EXERCISES TO COMPLETE:
• a. According to the text on Ethiopia's challenges, where does Ethiopia rank on the current Human Development Index?
• b. Resume the text on Ethiopia's challenges, picking up after its final sentence.

(STUDY TEXT begins)

View of Addis Ababa, the capital of Ethiopia

Ethiopia A country facing big challenges

Ethiopia is one of the world’s least developed countries. The large landlocked country in East Africa had been making good progress on sustainably improving the living conditions of its people. However, economic growth, which had been at a consistently high rate for a number of years, has dropped significantly as a result of the COVID-19 pandemic and due to violent conflict within the country. An additional problem is the increase in world market prices for food, agricultural inputs and energy caused by Russia's war of aggression against Ukraine.

The country is also facing huge political and economic challenges due to recurrent droughts and floods in some parts of the country, poor infrastructure and a very high inflation rate.

Since November 2020, development cooperation with Ethiopia has been overshadowed by the conflict between the Ethiopian government and the Tigray People’s Liberation Front (TPLF). An agreement signed in November 2022 for a permanent cessation of hostilities brings hopes of stabilisation and a sustainable political resolution of the conflict. In February 2023, the government presented a comprehensive plan for reconstruction for the next five years.

The conflict in the Tigray region in northern Ethiopia is having a severe impact on the country's budget and the macroeconomic situation. The humanitarian situation has deteriorated dramatically. According to UN estimates, more than 28 million people in Ethiopia are dependent on humanitarian aid. Despite UNHCR reports that 2.6 million internally displaced persons have now returned to their home communities, there are still more than 2.7 million people who are displaced within Ethiopia. Moreover, there are almost 900,000 refugees from other countries who are registered in Ethiopia, especially refugees from South Sudan, Somalia and Eritrea. In some parts of the country, the level of food insecurity is dramatically high.

On the current Human Development Index (HDI), Ethiopia ranks 176th out of 193 countries.

(STUDY TEXT ends)
(DATA SECTION begins)

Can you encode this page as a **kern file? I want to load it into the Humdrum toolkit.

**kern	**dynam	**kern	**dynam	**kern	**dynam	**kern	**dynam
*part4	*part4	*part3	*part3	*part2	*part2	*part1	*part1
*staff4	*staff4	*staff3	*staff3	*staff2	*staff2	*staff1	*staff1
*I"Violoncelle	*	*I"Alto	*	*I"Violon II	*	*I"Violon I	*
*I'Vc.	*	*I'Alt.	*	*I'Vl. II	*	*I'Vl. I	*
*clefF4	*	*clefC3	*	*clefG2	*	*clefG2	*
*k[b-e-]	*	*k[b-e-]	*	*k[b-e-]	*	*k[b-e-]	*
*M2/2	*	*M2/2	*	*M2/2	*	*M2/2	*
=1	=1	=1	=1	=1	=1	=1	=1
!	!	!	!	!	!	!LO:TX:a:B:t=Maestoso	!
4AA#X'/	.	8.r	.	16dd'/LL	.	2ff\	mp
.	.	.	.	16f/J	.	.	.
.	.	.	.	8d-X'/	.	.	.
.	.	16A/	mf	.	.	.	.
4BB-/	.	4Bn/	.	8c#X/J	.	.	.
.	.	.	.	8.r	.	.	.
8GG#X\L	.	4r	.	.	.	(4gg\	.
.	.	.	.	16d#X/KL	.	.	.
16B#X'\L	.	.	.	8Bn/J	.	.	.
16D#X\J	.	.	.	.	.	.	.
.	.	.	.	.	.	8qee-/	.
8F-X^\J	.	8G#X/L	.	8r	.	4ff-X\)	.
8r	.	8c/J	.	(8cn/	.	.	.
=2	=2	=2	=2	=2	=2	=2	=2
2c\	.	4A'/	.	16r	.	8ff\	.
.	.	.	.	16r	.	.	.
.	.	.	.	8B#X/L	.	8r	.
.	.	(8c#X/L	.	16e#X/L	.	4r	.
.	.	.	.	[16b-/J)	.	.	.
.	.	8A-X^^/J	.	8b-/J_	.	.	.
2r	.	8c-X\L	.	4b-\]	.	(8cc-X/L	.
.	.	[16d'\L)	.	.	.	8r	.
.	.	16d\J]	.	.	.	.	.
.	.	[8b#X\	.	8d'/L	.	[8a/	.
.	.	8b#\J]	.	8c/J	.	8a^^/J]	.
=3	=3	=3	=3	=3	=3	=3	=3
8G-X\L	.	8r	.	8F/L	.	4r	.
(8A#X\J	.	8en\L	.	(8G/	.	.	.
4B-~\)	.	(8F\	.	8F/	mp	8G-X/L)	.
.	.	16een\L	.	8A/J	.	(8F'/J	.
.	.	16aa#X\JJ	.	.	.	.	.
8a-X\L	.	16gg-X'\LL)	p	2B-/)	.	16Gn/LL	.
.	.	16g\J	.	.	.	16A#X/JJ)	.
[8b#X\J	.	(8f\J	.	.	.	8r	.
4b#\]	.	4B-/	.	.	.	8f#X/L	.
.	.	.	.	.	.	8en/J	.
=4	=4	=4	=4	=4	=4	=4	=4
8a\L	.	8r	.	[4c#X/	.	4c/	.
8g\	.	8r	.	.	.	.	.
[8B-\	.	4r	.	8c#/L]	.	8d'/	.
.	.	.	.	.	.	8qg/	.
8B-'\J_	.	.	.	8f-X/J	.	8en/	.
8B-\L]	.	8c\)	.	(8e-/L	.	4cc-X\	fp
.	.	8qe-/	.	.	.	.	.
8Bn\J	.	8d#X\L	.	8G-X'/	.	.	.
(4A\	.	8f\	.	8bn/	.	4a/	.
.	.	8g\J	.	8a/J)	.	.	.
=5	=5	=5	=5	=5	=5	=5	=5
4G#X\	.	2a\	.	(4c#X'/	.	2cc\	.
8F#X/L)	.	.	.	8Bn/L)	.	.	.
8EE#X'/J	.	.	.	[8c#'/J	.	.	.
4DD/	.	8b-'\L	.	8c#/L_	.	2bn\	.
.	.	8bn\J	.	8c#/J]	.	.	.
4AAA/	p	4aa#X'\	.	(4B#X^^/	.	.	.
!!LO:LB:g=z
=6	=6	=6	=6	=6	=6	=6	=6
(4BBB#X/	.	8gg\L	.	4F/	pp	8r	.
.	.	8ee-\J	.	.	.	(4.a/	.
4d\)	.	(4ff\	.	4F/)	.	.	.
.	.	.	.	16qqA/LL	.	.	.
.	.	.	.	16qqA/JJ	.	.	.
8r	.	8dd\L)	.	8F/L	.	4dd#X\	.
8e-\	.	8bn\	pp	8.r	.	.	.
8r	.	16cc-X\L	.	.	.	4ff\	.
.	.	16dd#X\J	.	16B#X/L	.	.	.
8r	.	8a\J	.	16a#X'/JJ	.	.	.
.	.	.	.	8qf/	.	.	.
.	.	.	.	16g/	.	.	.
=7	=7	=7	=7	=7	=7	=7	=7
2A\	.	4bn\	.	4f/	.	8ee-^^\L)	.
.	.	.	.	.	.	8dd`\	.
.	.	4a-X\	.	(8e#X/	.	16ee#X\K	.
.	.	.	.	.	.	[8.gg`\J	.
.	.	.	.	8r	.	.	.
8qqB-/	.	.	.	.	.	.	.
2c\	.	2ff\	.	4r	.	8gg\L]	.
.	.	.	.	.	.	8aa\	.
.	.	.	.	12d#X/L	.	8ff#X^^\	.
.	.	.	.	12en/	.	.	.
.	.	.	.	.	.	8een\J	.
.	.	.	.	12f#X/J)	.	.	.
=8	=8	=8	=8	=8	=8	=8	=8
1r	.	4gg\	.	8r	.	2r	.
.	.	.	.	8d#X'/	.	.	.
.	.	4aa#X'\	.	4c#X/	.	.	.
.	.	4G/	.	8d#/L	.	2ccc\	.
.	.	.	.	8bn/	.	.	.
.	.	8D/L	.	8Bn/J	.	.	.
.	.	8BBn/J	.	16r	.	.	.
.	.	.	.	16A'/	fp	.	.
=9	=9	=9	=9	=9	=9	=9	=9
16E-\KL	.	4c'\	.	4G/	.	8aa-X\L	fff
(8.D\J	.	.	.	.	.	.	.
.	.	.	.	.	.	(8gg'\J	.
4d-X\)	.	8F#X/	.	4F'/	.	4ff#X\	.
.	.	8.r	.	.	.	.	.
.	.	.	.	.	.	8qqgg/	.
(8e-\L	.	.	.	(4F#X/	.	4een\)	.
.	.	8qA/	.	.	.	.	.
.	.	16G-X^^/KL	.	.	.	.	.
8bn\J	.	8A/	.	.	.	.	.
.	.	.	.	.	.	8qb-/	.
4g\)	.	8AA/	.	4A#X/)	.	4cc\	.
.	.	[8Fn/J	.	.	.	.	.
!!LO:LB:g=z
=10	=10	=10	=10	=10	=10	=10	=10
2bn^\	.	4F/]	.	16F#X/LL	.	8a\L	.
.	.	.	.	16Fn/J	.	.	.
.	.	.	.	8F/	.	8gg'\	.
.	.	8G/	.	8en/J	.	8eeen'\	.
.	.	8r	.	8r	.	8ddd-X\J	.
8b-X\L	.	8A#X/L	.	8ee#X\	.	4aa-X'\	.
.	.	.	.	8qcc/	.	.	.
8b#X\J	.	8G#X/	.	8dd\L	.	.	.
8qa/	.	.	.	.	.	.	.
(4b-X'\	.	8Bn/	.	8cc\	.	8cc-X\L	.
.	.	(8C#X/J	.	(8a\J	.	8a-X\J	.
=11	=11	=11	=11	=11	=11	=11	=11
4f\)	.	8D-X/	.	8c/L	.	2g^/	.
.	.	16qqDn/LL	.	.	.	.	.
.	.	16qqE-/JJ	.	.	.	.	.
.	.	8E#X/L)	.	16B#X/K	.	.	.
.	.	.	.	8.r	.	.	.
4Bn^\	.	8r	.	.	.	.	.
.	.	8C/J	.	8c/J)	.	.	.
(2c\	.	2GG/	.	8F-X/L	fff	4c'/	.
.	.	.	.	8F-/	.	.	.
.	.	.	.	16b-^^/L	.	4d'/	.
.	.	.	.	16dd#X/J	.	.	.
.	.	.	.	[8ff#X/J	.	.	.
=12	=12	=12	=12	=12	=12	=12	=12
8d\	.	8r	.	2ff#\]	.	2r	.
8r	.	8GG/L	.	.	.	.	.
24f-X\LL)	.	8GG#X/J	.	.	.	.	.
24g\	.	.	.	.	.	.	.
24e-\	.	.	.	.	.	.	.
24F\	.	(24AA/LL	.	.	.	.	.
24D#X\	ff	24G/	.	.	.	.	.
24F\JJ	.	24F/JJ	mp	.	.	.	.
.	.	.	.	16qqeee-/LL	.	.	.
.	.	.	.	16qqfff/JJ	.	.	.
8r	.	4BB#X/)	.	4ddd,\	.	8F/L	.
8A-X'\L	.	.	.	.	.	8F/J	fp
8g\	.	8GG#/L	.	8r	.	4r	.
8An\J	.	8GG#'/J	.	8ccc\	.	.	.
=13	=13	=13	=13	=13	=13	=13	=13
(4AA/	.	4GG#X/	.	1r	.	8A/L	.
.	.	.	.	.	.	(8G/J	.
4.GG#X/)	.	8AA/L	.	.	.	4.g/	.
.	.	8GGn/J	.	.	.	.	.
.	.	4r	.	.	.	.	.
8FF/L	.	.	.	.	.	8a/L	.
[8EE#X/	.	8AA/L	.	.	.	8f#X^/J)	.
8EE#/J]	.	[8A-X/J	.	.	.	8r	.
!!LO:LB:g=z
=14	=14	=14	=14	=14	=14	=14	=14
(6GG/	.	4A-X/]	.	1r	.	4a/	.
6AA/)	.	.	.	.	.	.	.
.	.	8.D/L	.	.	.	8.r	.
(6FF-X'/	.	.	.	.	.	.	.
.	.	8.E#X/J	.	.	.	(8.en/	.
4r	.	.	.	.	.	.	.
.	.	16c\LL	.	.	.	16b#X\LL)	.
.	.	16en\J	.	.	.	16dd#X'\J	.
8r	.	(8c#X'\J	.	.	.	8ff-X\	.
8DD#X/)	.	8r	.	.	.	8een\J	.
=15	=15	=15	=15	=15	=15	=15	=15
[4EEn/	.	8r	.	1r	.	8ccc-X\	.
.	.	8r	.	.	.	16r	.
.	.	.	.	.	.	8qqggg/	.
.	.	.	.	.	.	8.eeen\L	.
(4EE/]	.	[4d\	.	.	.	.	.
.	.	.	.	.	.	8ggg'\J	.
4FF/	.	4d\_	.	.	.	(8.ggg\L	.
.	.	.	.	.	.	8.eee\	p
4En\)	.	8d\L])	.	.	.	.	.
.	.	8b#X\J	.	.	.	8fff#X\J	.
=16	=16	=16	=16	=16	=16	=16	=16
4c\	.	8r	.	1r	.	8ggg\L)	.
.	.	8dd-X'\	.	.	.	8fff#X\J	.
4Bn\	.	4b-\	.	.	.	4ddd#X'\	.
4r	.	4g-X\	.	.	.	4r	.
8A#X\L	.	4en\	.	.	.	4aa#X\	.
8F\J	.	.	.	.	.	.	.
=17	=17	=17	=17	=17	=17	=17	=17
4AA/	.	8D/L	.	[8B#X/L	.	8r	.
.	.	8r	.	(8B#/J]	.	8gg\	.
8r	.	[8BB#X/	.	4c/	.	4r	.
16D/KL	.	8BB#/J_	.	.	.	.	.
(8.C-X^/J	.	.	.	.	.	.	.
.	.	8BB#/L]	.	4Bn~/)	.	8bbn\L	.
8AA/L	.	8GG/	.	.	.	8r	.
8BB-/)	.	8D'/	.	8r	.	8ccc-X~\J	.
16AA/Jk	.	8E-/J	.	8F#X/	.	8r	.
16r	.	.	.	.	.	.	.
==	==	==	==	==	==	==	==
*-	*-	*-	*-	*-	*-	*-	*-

(DATA SECTION ends)

RESPONSES TO THE EXERCISE:
• a. 176th out of 193 countries.

• b.
German development cooperation with Ethiopia

In order to lend effective support to Ethiopia's planned reforms, the German government concluded a reform partnership with Ethiopia in November 2019, but this is currently on hold due to the conflict in the Tigray region. Disbursement of the funding committed for this partnership has been stopped and will only be resumed if certain political demands are met, for instance taking steps towards finding a political solution to the Tigray conflict and investigating human rights violations that have been committed.

Currently, all development projects in Tigray have been suspended due to the conflict, and activities in the neighbouring Afar and Amhara regions are held up.

In other parts of the country, in view of the acute challenges, development cooperation activities are still being continued. The Federal Ministry for Economic Cooperation and Development (BMZ) coordinates its activities closely with those of other donors, acting in line with the EU. Measures to strengthen food security, resilience and social protection, which all directly benefit the population, are being scaled up in particular. Improving the living conditions and economic prospects for refugees and host communities (food security, healthcare, water and sanitation and vocational training) also remains a priority.

Ethiopian-German cooperation focuses on the following core areas:

  • Sustainable economic development, training and employment
  • Transformation of agricultural and food systems
  • Peaceful and inclusive societies

Other areas of cooperation

Beyond the core areas mentioned above, Germany is also active in Ethiopia in the field of environmental protection and the sustainable use of natural resources.

To help fight the COVID-19 pandemic, the BMZ is assisting the Ethiopian government in implementing its COVID-19 response plan and is supporting measures in cooperation with the World Health Organization (WHO). One aim is to mitigate the impacts of the pandemic on the economy, for instance through support for the textile sector.